Nutritional relapse

Suffering a junk food relapse can be one of the most demoralising things to happen when you are in the middle of training. I’m sure we’ve all had one at some point. You spend months meticulously planning what food you buy, how you prepare it and when you eat it, only to feel as if all that work has been undone by sitting on the sofa and working your way through as much chocolate, crisps and whatever else you can find. 

The idea that this blog tries to promote is that living a healthy lifestyle is all about identifying the habits that are not contributing positively and trying to replace them with ones that are. So you might find yourself having a couple of beers or a few glasses of wine every night when you get in from work, which we all know isn’t the best idea if you are doing it everyday. The idea is that you try to cut down, not by stopping altogether, but by replacing it with a more positive habit.

This can be a whole different story in practice. Trying to cut out a genuine habit can be one of the hardest things you ever have to do. It can be something as detrimental to your health as smoking, or just something that you have decided it is time to stop, like biting your nails for example. The point is that any habit is hard to break.

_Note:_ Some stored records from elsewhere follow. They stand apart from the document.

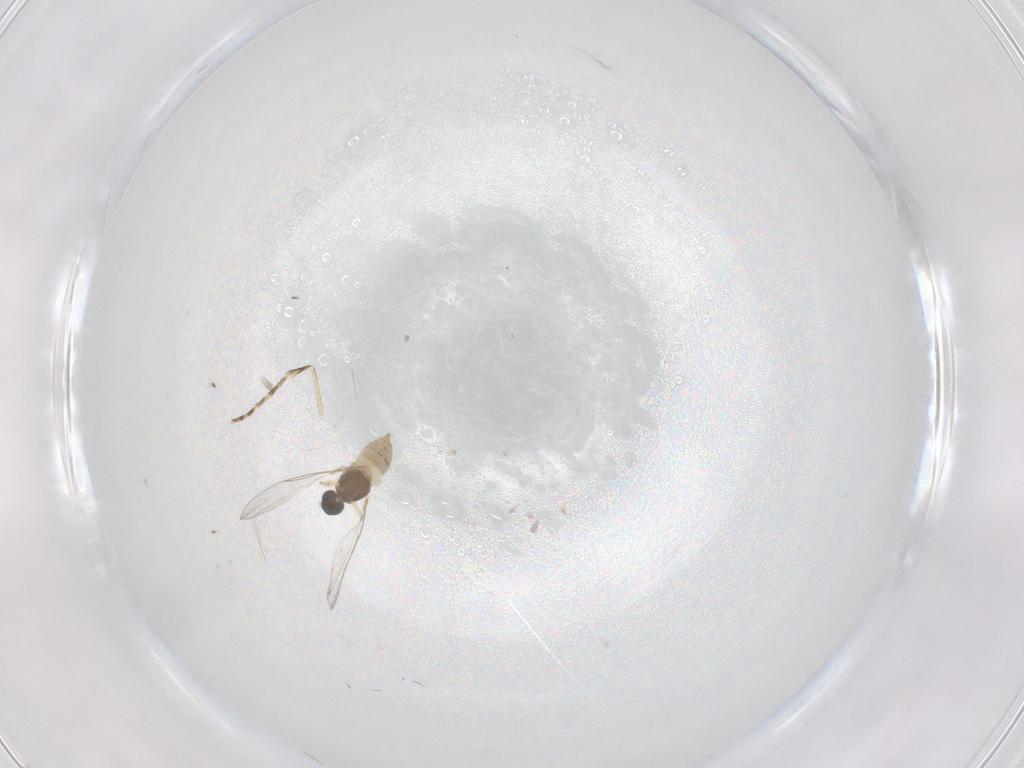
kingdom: Animalia
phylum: Arthropoda
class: Insecta
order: Diptera
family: Cecidomyiidae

So what do we do if we do relapse and find ourselves deep within the fridge in the early hours of the morning. Clearly the best solution is to try and avoid that happening in the first place and there are number of things we can do to make that happen. So for example, you can allow yourself fairly regular cheat meals that make you feel as though you are getting away with being a little bit naughty, avoiding the need for you to go crazy.

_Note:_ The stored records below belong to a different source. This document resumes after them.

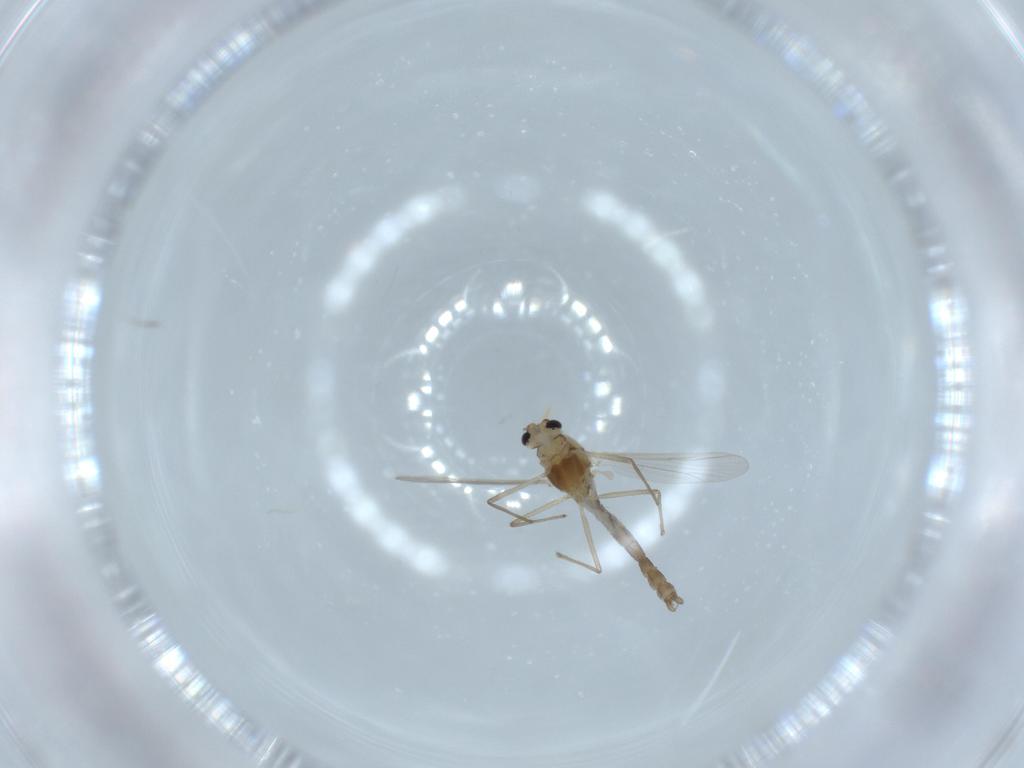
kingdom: Animalia
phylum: Arthropoda
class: Insecta
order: Diptera
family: Chironomidae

The truth is that most people, when they give up any habit, almost always fall back into it at some point. Look at the most extreme cases, it’s rare to find an alcoholic, a drug addict or a smoker who has kicked the habit and never gone back after the first attempt. Clearly that is a slightly different situation but the underlying premise remains. So the point is you don’t have to beat yourself up about it if you do have a meal that doesn’t quite fit in with your planned nutrition for that day!

This all ties in with the mindset that you are trying to develop. One of the main reasons why people relapse into poor nutrition is because they let their negative feelings get the better of them and they start to tell themselves that they can’t do it and that they are wasting their time. That sort of ‘what’s the point!?’ mentality is fairly common and ends up with a binge.

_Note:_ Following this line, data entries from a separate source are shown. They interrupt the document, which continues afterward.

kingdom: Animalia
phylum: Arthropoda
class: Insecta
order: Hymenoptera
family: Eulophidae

In some ways, a poor nutritional relapse that takes the form of a one night binge can be better than the odd bad decision. If you go crazy one night the chances are that you will wake up the next day riddled with guilt and feeling terrible for jeopardising all the good work that you have been doing. But if over time you are just slowly regressing back to your old ways, you are subliminally installing the bad habits that you worked so hard to get rid of. So don’t think, “oh, it’s just one chocolate bar a night” because eventually it always becomes so much more.

It’s only natural that you will want to have a night eating foods that you know are doing absolutely nothing to contribute towards your success. The important thing to remember is not to beat yourself up about it, but use the guilt that you feel after a relapse to encourage you not to make the same mistakes again in the future.